The new world of work is fast-moving and unpredictable but it's at least certain the future has lower carbs, both in diets, and in the air. The rising-star sectors of the jobs market in the short to medium term - aged care, healthcare, storage and logistics, and renewable energy - reflect big societal shifts to an older population and a greener, more personalised economy.
Our current offices will soon be a thing of the past.
Our current offices will soon be a thing of the past. Photo: Virginia Star
A quick scan of the online recruitment sites confirms the future is already here. New jobs are spawning faster than we have language to describe them. Firms are looking for ''cloud transformation officers'' to shift their data storage off site into the cyberspace ''cloud''.
Standard job titles are getting so complex - at least three words is de rigueur - that the personal brand-focused Facebook generation is abandoning convention for something more catchy.
London business card printer Moo.com recently made an online splash by outing the attention-grabbing title tactics of these 21st century metrosexual knowledge workers.
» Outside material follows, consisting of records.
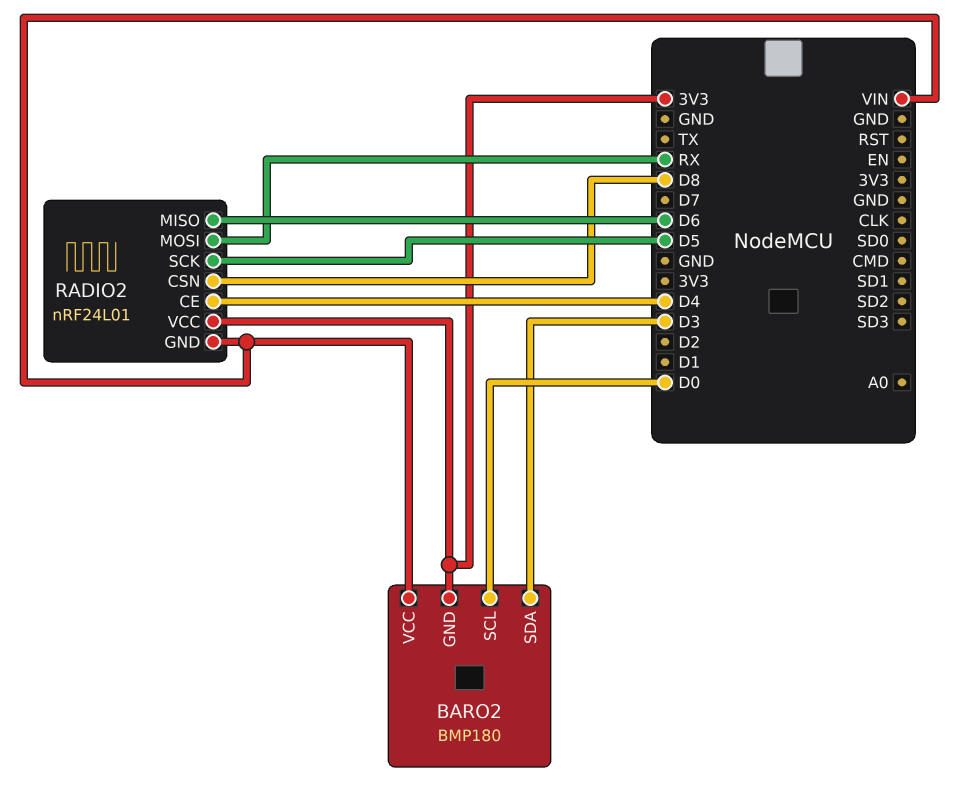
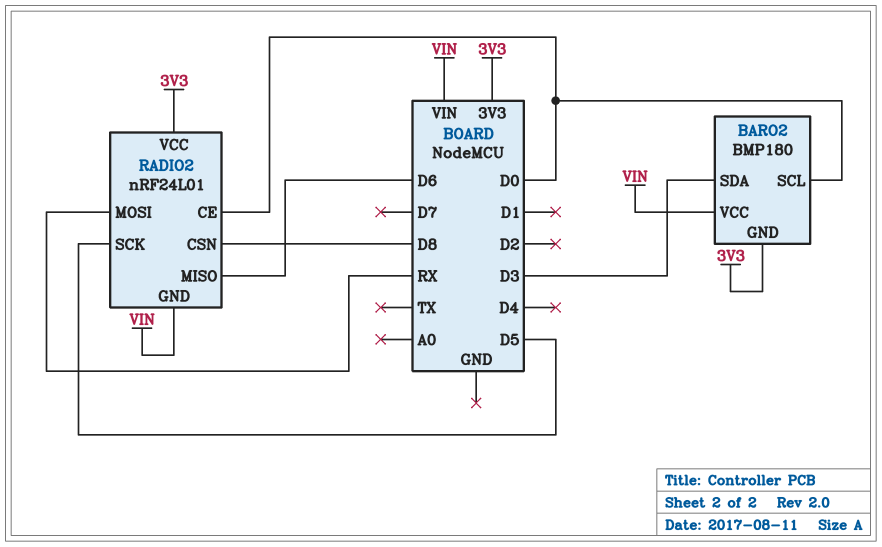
RADIO2 pin CE: D4 -> D0

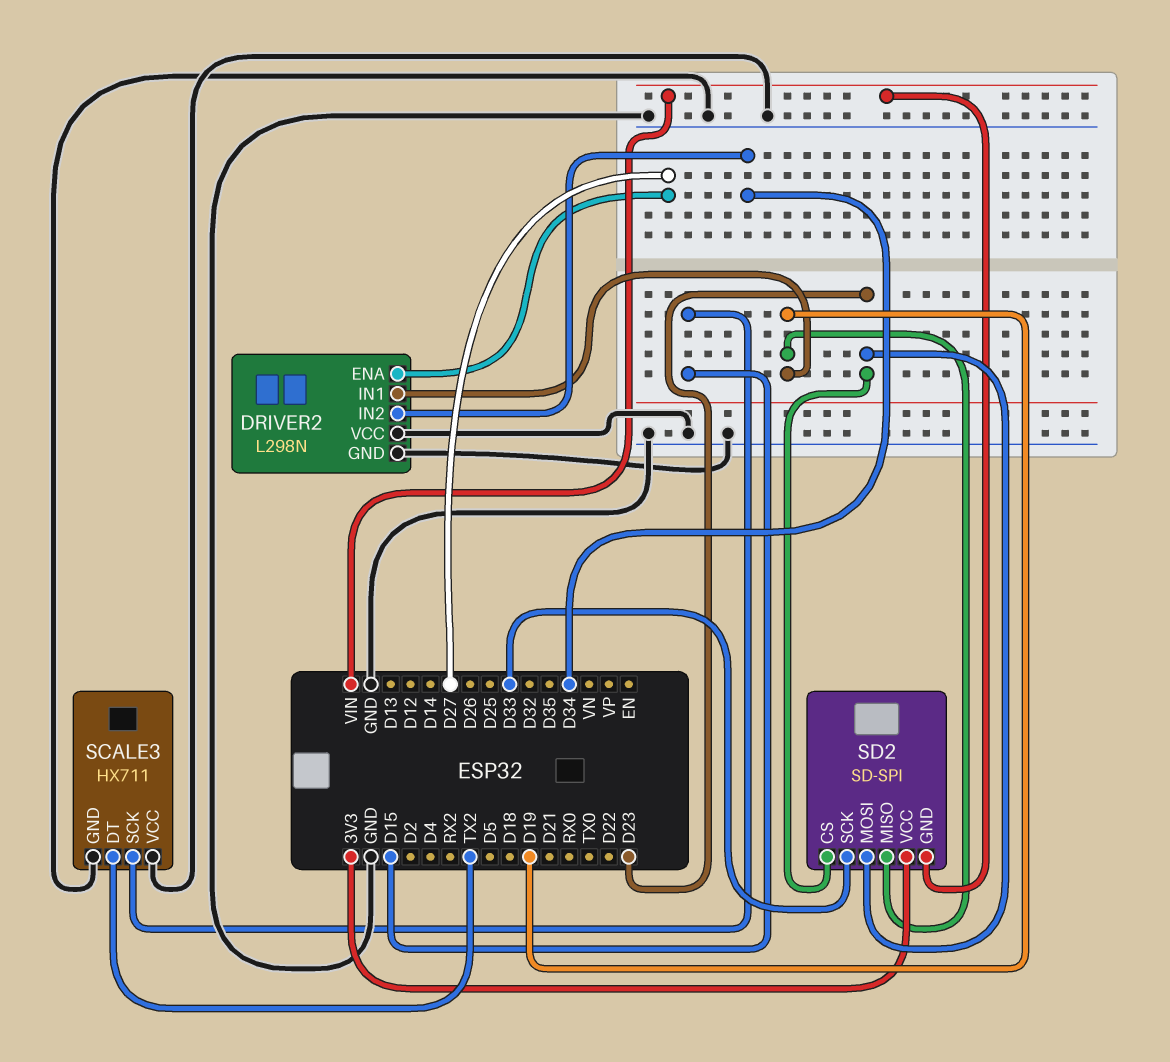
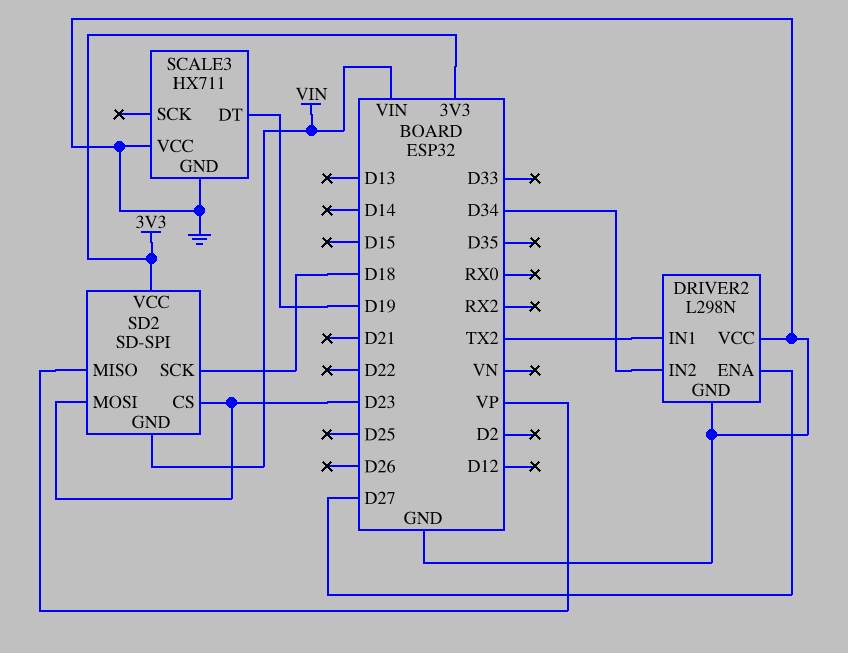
DRIVER2 pin IN1: D19 -> TX2
SCALE3 pin DT: TX2 -> D19
SCALE3 pin SCK: D15 -> none
SD2 pin MISO: D19 -> VP
SD2 pin SCK: D33 -> D18

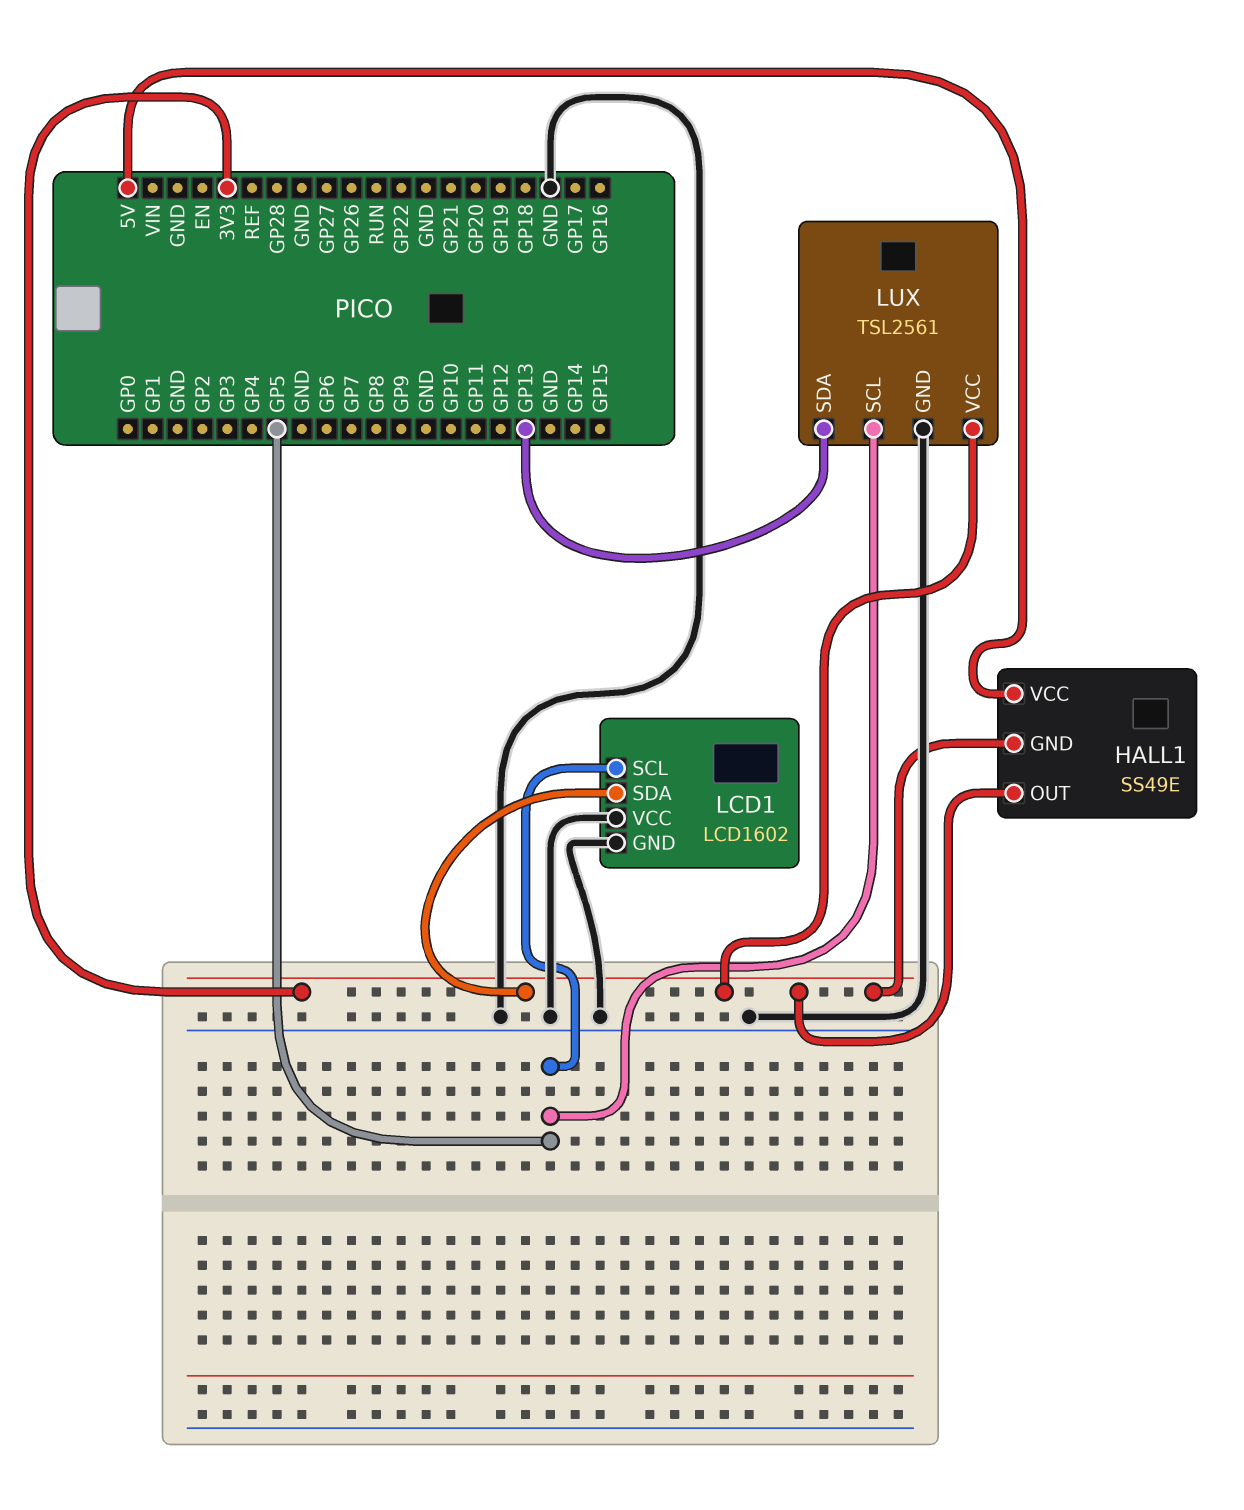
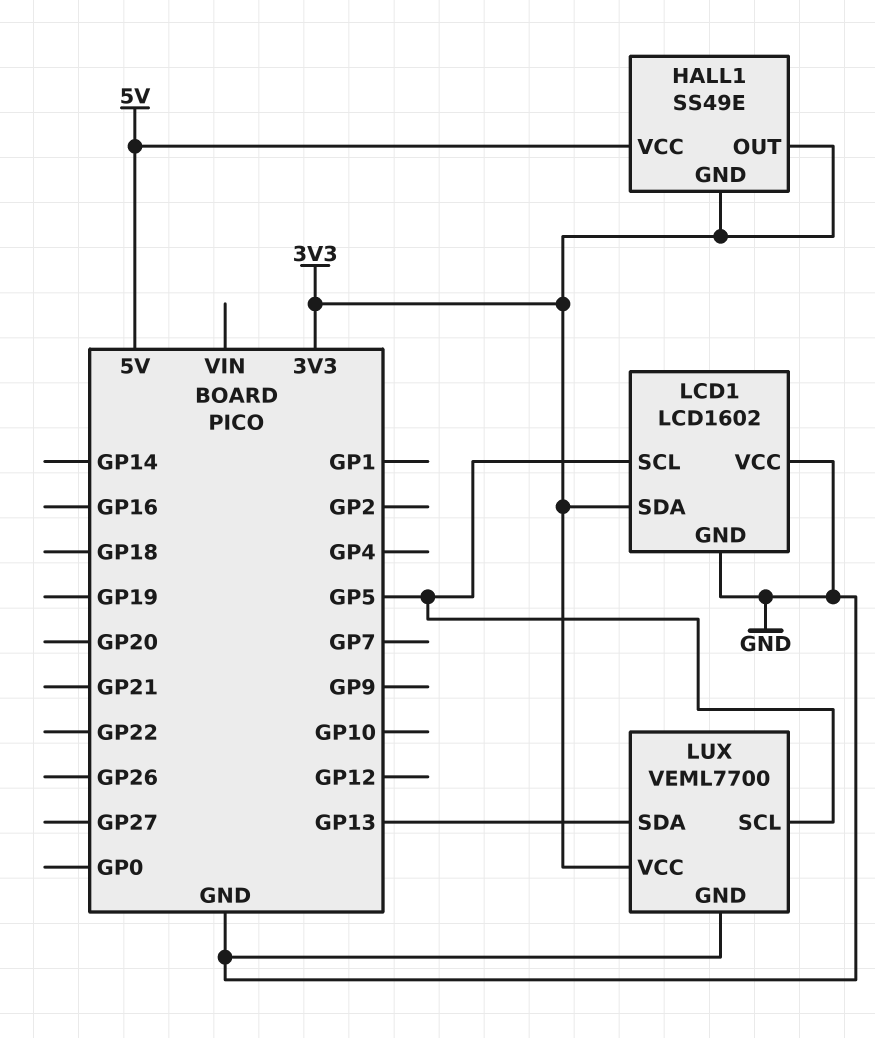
LUX: TSL2561 -> VEML7700

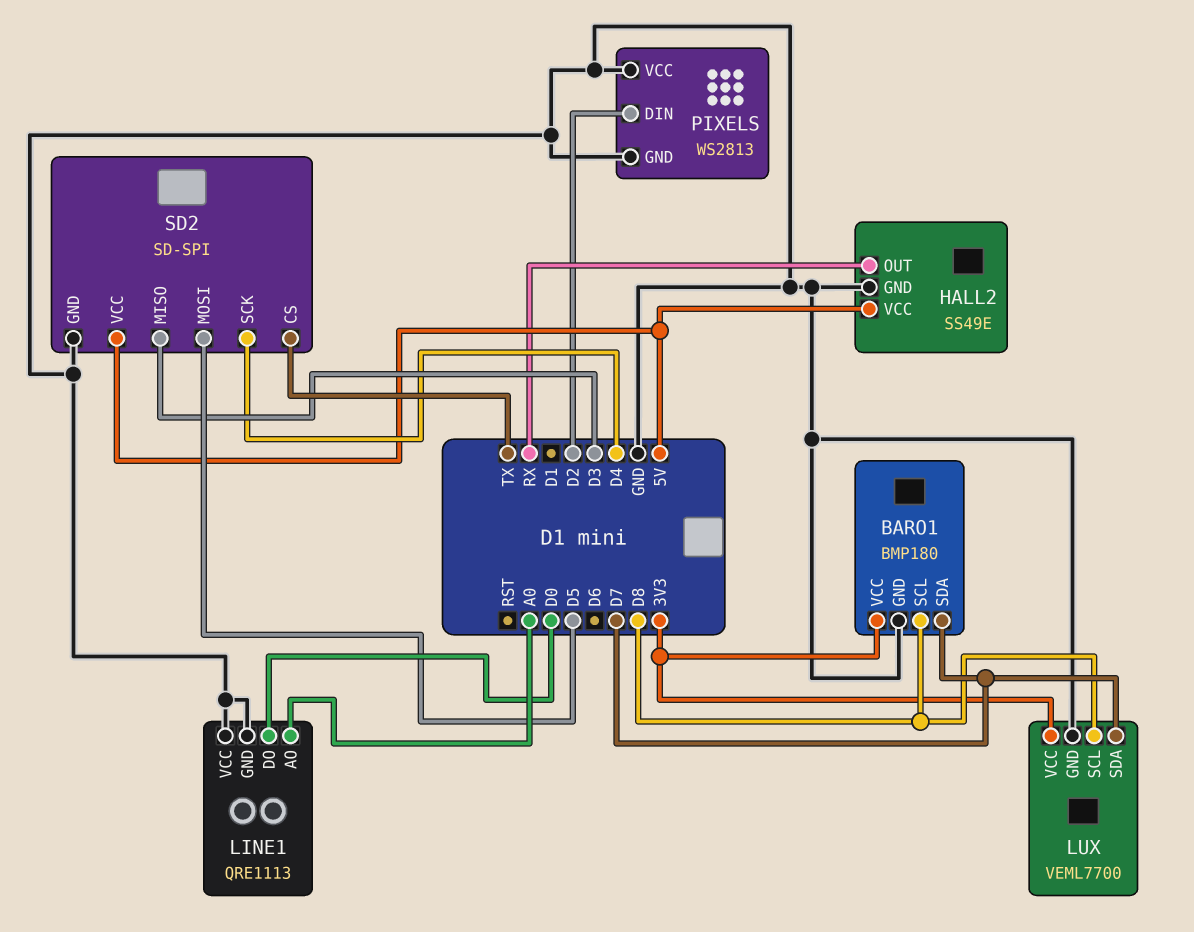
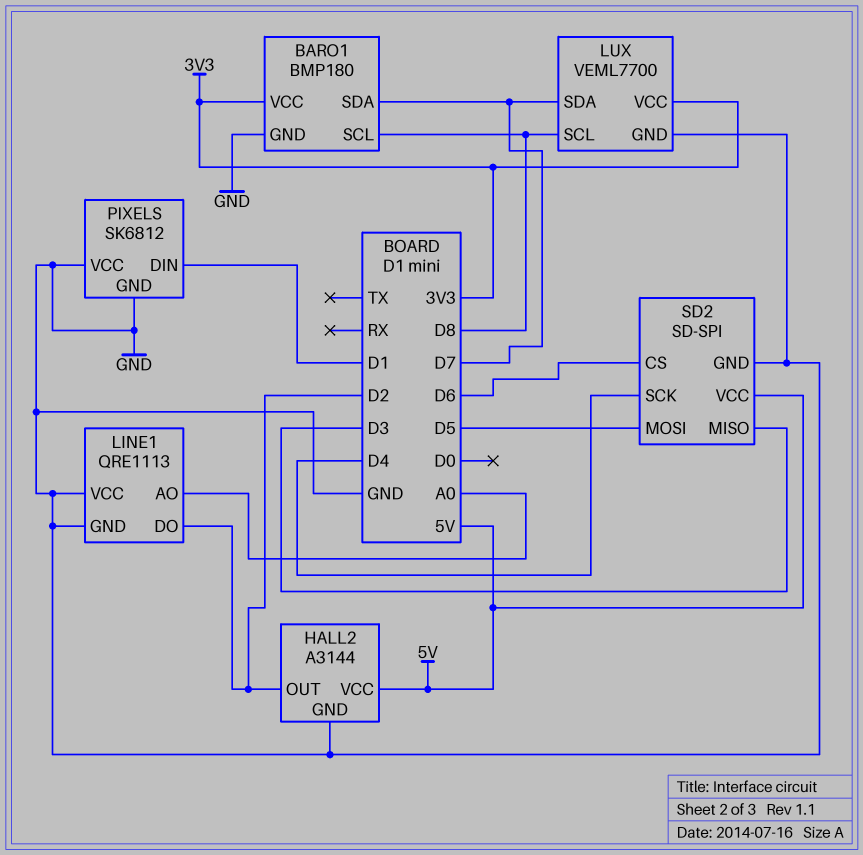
HALL2: SS49E -> A3144
HALL2 pin OUT: RX -> D2
LINE1 pin DO: D0 -> D2
PIXELS: WS2813 -> SK6812
PIXELS pin DIN: D2 -> D1
SD2 pin CS: TX -> D6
Expect any time soon to have your hand shaken by a sales ninja, a new media guru, a digital dynamo or perhaps even a happiness advocate.
There are new jobs to be had in organising, managing, stimulating, expanding and activating the online communities gathering around websites, says Mandy Solomon, a senior researcher at the Smart Services CRC, Swinburne University of Technology. ''We are only just beginning to see the tip of that.'' But what to call them? Online community facilitator (OCF)? Or web funster, perhaps?
Steve Ogden-Barnes, a retail industry fellow in the Deakin University Graduate School of Business, believes the days when retailers buy in stock to sit in their stores until someone (hopefully) buys it are numbered.
Instead customers will check out merchandise on 2D, 3D, or even 4D browsers, not necessarily in-store. The recent advent of pop-up shopping billboards by Sportsgirl and Woolworths, which allow buyers to order by scanning images of the products they want into their mobile devices, points the way ahead. Goodbye, merchandise managers, hello virtchandise managers, he suggests.
A 2010 analysis by Skills Australia predicted job growth in warehousing and storage services at around three times the national average through to 2025, whether the economy is relatively open to international trade, or relatively closed. Jobs in storage are expected to average 6.5 per cent growth a year, followed by community services (4 per cent), services to finance/insurance (3.7 per cent) and water transport (3 per cent).
They're ''frantically preoccupied trying to imagine the future'' at Deloitte Consulting as a service to business clients, says Lisa Barry, head of the firm's human capital practice.
Ageing and healthcare are ''a hotbed of new jobs'', she says, but data may be even hotter. In fact, ''the single most likely area where jobs will be''. Data mining, data storage and predictive analytics - systematically scanning data collected by businesses in the ordinary course of their work for patterns that predict customers' needs - are huge growth areas.
When the Australian Bureau of Statistics revised its job categories in 2009 after a 13-year gap, it came up with more than 150 new occupational groups, most of them in IT, health and sport. For example, the old ''computing support technician'' was replaced by eight new categories, among them web administrator and telecommunications network planner.
But ''even now (after only three years) it is probably out of date'', says Andrew Woolley, who led the project for the ABS. Among the new health occupation categories were homeopath, traditional Chinese medicine practitioner and diversional therapist.